# Activity:
Rewrite the material below with every "greater" replaced by "larger" and nothing else changed, leaving out the pictures.
___ Task material ___
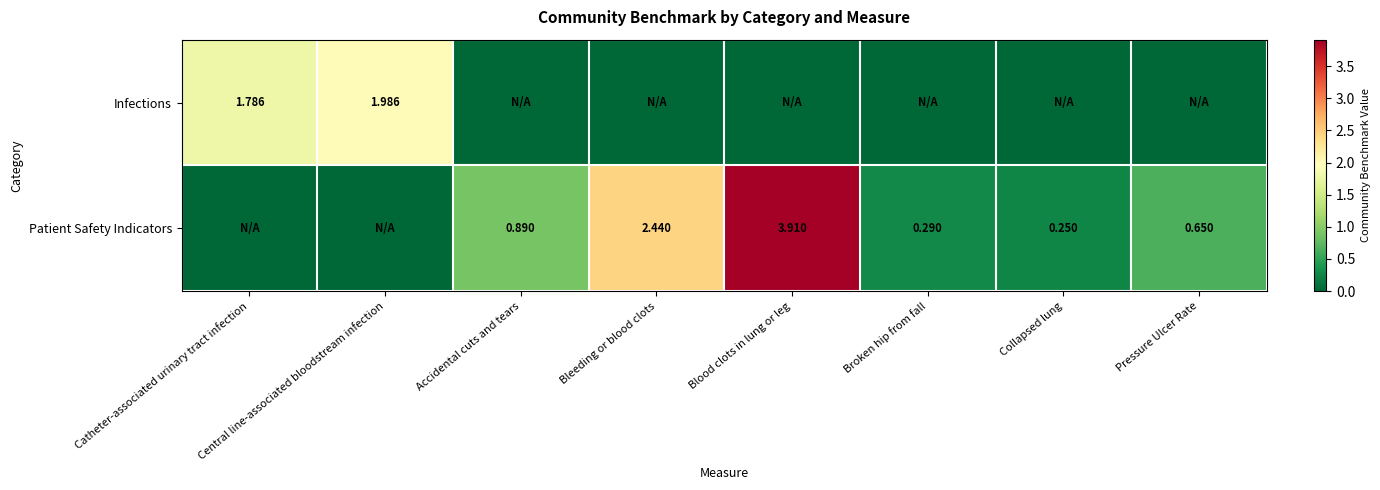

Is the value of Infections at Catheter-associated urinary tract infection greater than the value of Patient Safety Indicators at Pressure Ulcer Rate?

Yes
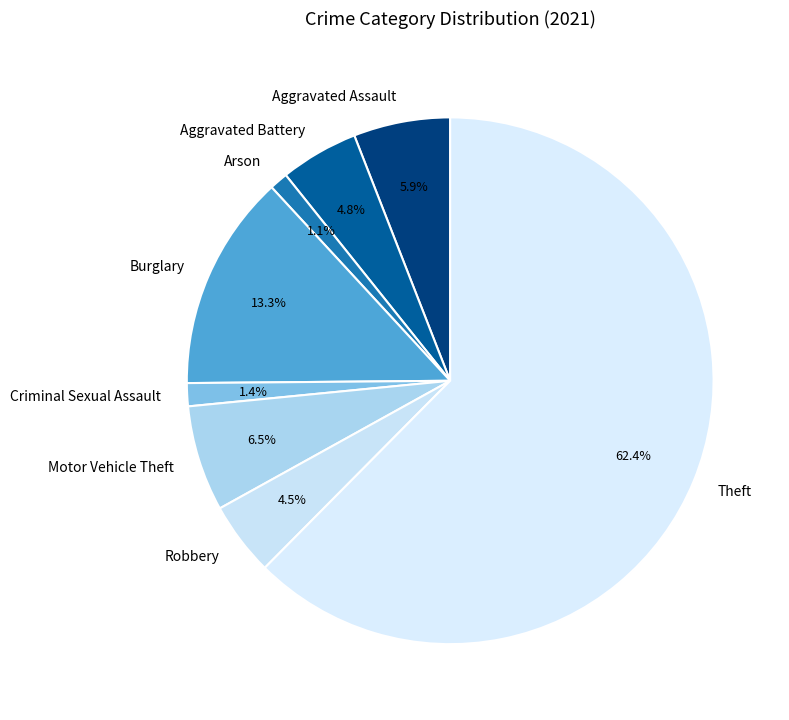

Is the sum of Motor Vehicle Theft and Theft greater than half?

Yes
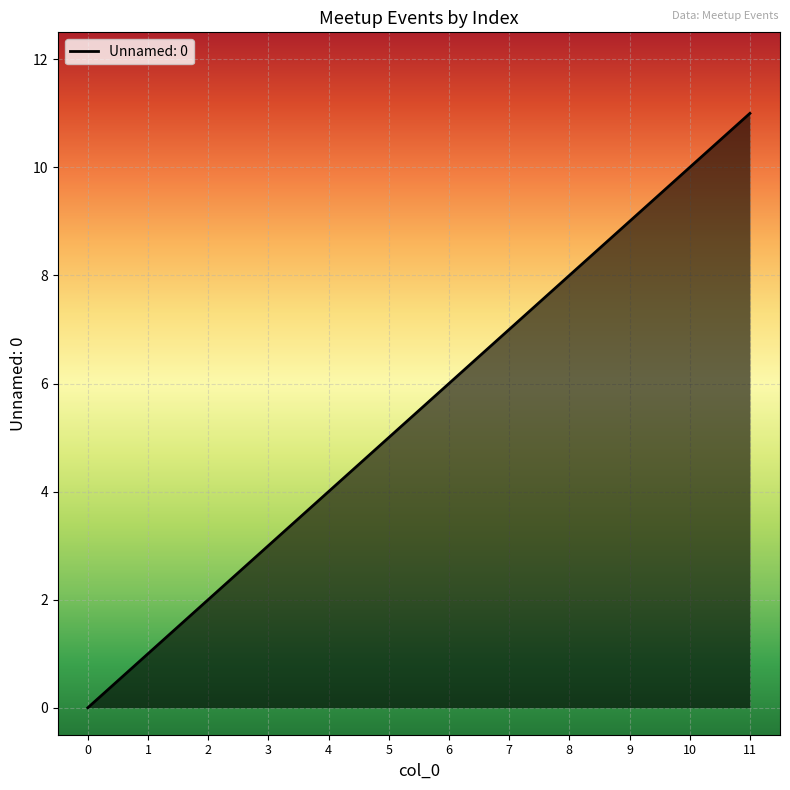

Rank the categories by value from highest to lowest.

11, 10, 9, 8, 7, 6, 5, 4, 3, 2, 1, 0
___
# Solution to this task:
Is the value of Infections at Catheter-associated urinary tract infection larger than the value of Patient Safety Indicators at Pressure Ulcer Rate?

Yes

Is the sum of Motor Vehicle Theft and Theft larger than half?

Yes

Rank the categories by value from highest to lowest.

11, 10, 9, 8, 7, 6, 5, 4, 3, 2, 1, 0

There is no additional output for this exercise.